Somebody wants to get spanked. :)

J.J. said...

Nah, I'd rather have an anvil drop on my head.

Trina0623 said...

Or say if your theme was "what does it mean to be human?" your main character's job could be to hunt down rebellious replicant human beings and terminate them. Just an idea... think I could get anywhere with that story? ;)

Anthony Peterson said...

"Some total nut jobs even name their characters in ways that allude to the theme"

Oops! That makes me a certified nutcase.

Tavis Sarmento said...

Best post ever!

millar prescott said...

Yeah, I know... Pussy Galore. Gimme a break.

NYCWriter said...

You are toooooo funny.

Loved this post.
You had me going at first.



But it ain't April fools yet.

Stan said...

I have to agree that theme can be an elusive beast. That's why I don't go hunting for one. But if one shows up, great.

Structure is a pain in the A for me too. I prefer to just write and see what develops from the story and the characters themselves. Everything seems to fall into place by itself anyway.

I guess you could call my approach "naturalistic" or intuitive/follow the gut.
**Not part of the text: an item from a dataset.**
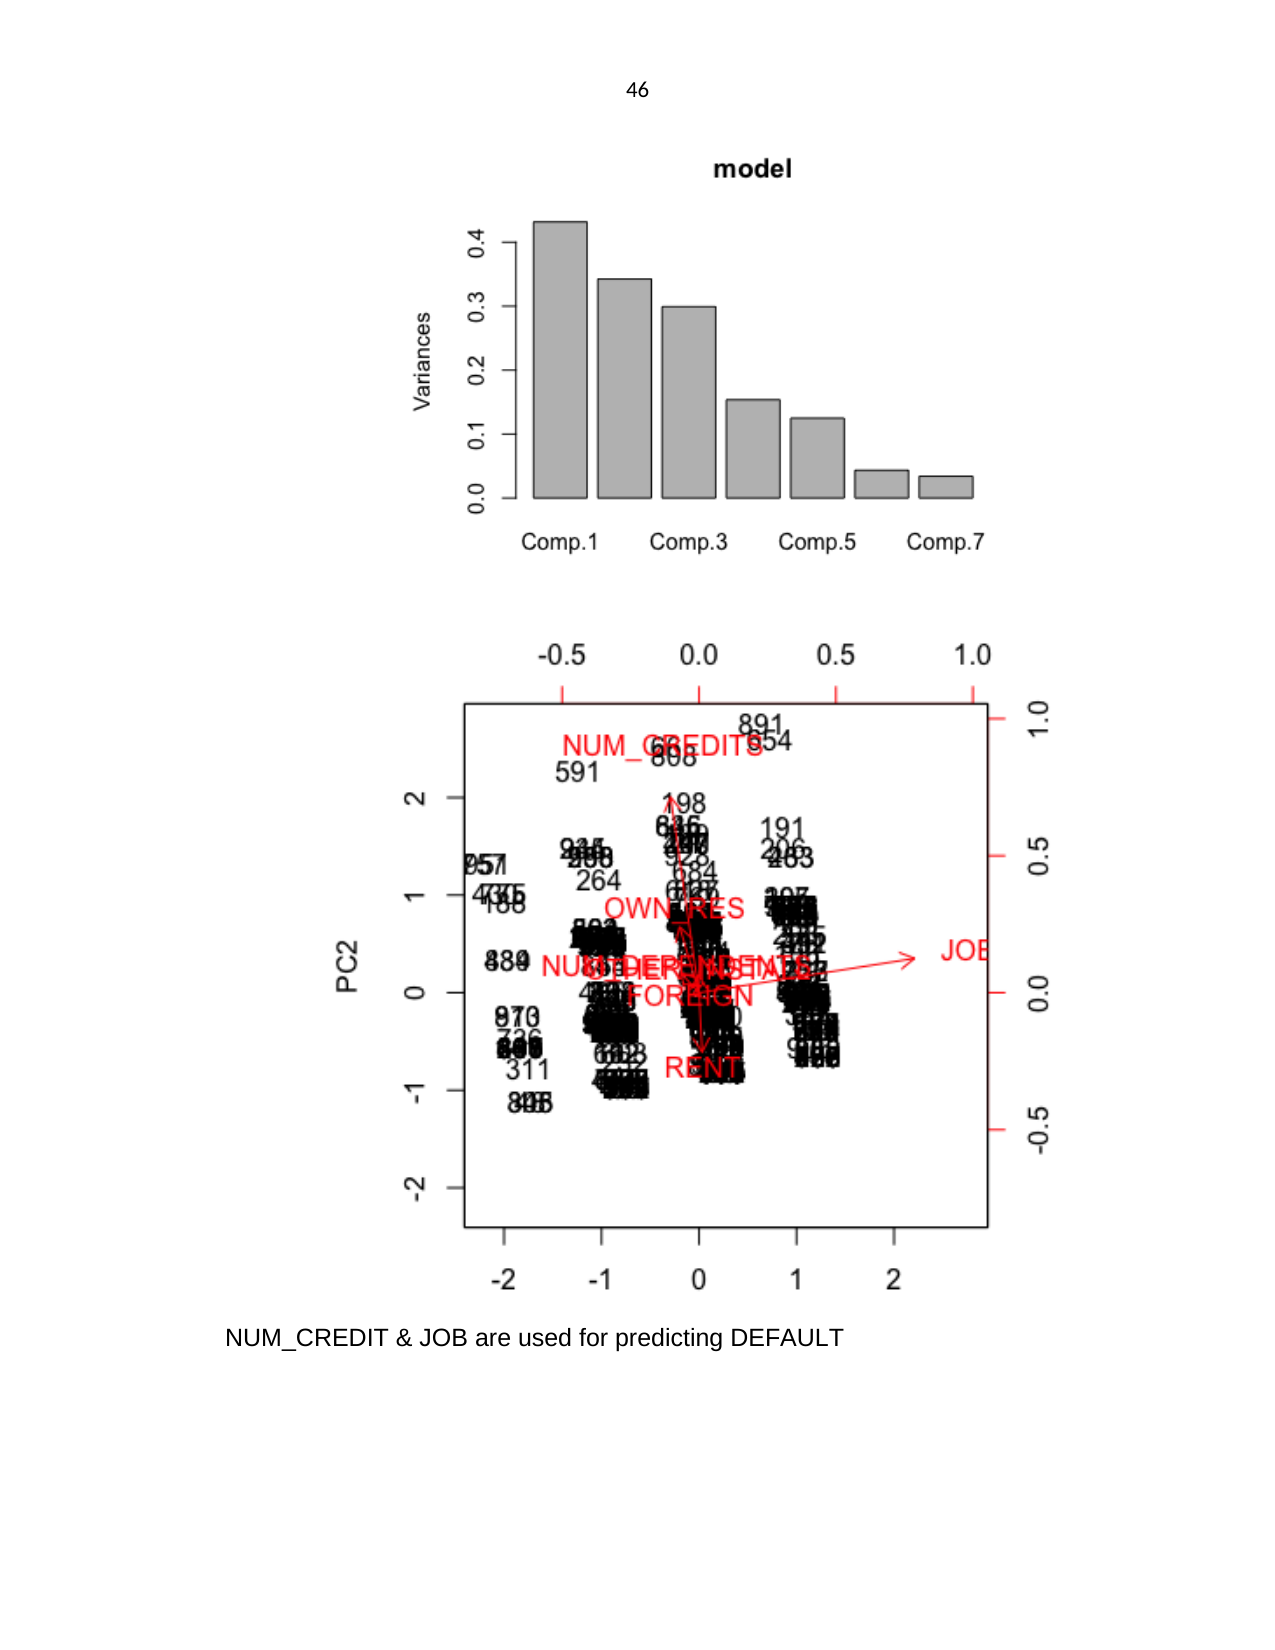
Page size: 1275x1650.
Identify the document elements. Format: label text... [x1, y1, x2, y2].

picture [326, 112, 1127, 1295]
list NUM_CREDIT & JOB are used for predicting DEFAULT [225, 1323, 1228, 1352]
When I go purposely looking for something is when it's mostly nowhere in sight.

E.C. Henry said...

I'm with NYCWriter, this is a funny post, Julie. Though I DO think theme more important than you give it credit. THOUGH I do TOTALLY agree with you that "theme on every page, theme echoed in every character" risks going beyond the bounds of good story telling.

I think most themes are found AFTER a couple drafts. Personally, that's how I approach theme. Let the story speak for itself, then let the characters deterimine the theme. Just a thought.
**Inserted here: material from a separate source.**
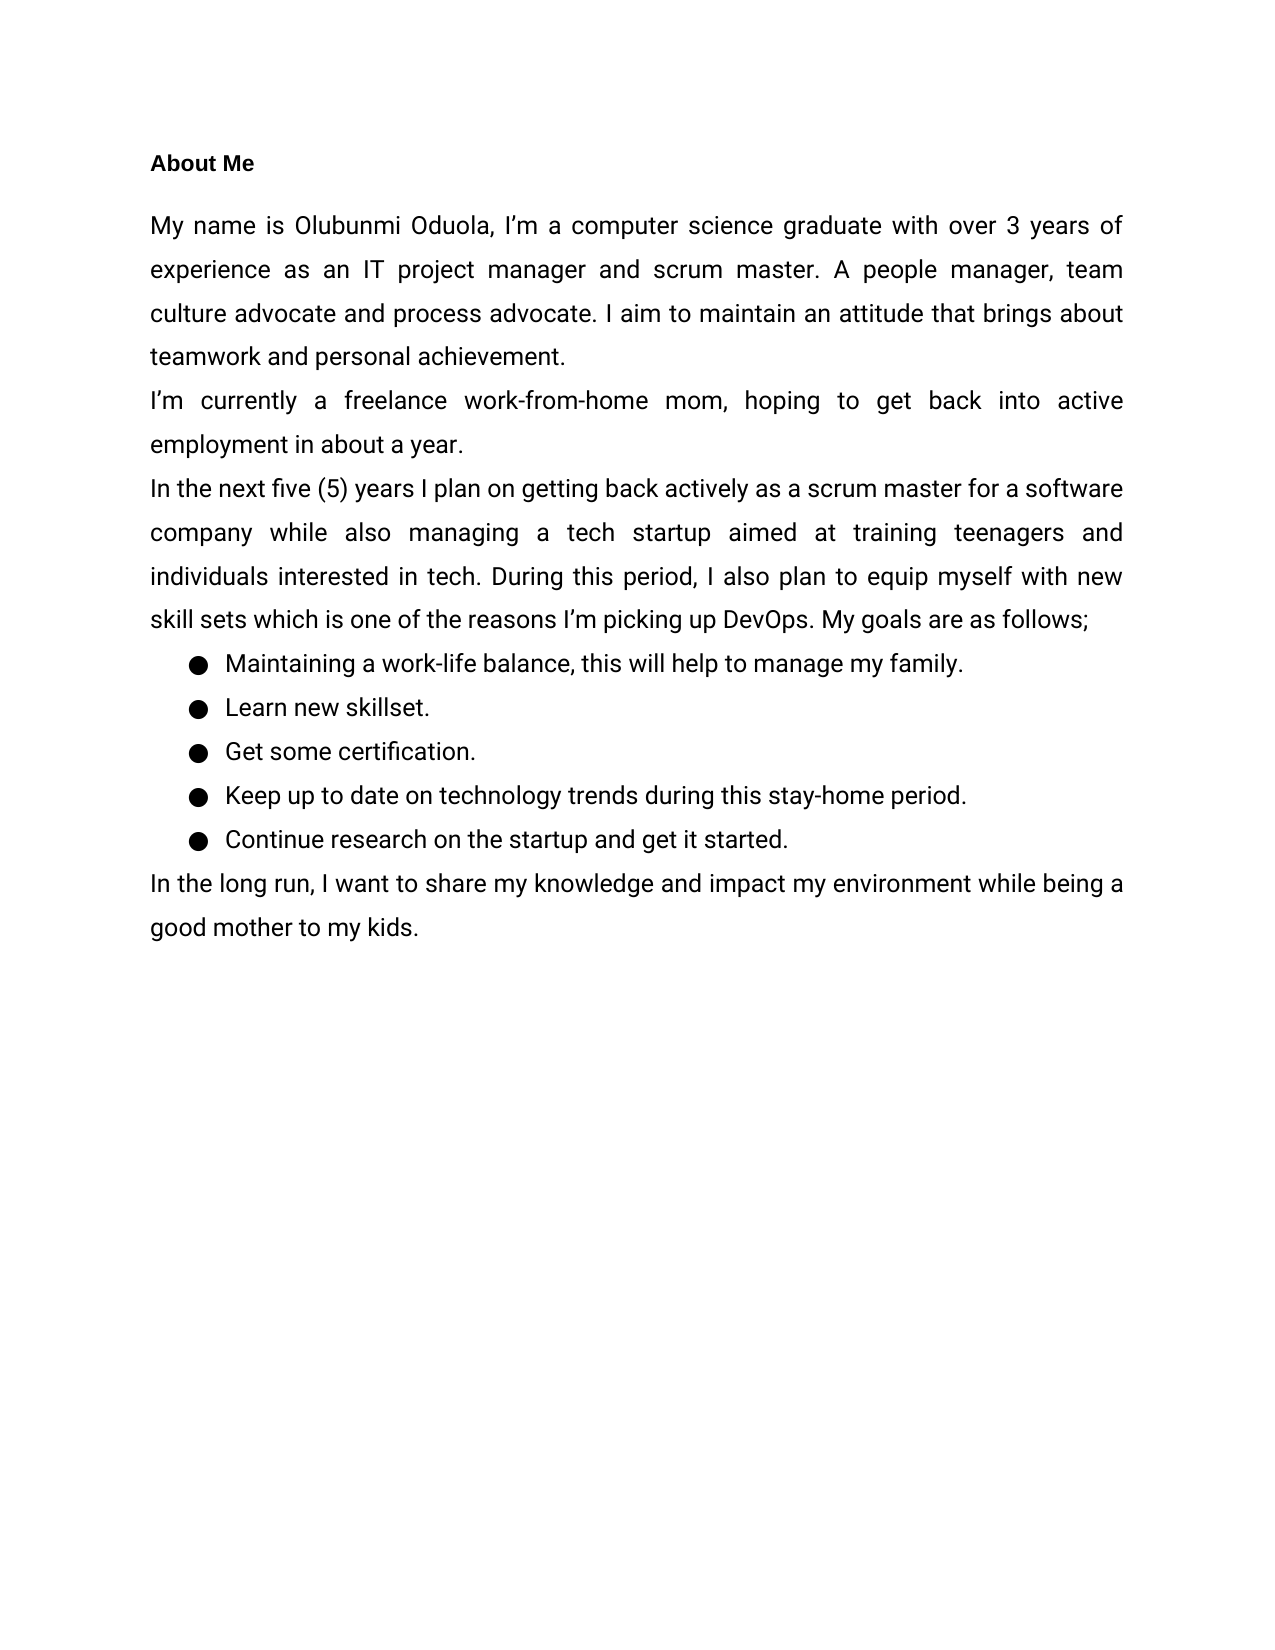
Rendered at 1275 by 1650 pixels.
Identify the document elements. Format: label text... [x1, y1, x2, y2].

Had a REAL cool mental image of you yesterday, Julie, that I just gotta share. You're like my Statue of Libery. Barefoot on a rock, green robe, crown on your head only that book you hold to your bossom is "Story" by Robert McKey, and instead of a torch, you're holding up a circus clown hammer konker. Kind of a take-off of the movie poster featuring Laura Dern in "Citizen Ruth." Whaddya think? Am I totally nuts, or could you conceibably fit that bill?
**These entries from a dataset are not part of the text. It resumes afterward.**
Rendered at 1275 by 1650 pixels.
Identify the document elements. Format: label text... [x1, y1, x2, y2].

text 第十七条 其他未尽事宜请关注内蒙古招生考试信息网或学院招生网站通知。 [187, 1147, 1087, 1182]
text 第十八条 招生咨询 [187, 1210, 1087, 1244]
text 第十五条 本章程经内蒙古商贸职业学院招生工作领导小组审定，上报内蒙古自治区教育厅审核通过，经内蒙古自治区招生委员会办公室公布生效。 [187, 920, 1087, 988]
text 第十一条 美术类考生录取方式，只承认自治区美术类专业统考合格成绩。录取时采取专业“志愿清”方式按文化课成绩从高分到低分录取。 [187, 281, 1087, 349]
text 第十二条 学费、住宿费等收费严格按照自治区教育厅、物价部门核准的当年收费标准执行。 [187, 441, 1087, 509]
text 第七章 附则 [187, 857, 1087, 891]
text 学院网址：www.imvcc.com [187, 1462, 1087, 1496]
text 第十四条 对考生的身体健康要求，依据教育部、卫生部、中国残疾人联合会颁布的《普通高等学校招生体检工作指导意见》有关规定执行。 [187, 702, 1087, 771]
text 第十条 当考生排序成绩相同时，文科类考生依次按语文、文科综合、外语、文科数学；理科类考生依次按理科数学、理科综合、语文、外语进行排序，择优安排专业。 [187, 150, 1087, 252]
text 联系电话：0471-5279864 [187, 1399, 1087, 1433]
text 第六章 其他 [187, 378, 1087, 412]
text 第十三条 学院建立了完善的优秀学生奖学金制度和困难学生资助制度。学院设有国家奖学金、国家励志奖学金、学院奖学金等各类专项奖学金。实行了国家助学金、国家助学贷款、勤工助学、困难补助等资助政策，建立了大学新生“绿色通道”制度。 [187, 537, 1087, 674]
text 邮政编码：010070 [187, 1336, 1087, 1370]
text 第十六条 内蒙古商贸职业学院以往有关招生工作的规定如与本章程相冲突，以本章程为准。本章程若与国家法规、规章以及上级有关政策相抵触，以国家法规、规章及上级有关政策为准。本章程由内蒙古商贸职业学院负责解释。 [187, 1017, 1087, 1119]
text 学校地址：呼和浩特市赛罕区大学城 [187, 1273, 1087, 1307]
- E.C. Henry from Bonney Lake, WA

Julie Gray said...

@EC: re your mental image. Scratch the McKee book. I'm a rebel. There is no one guru out there who has the answers beyond read, write, read more, write more. For the very most fundamental screenwriting how-to, I recommend The Screenwriter's Bible.

TimAu said...

I'm glad I read that. Being a 'newbie' and feeling that I have to adhere all the rules of screenwriting. This has helped me to relax. Thank you.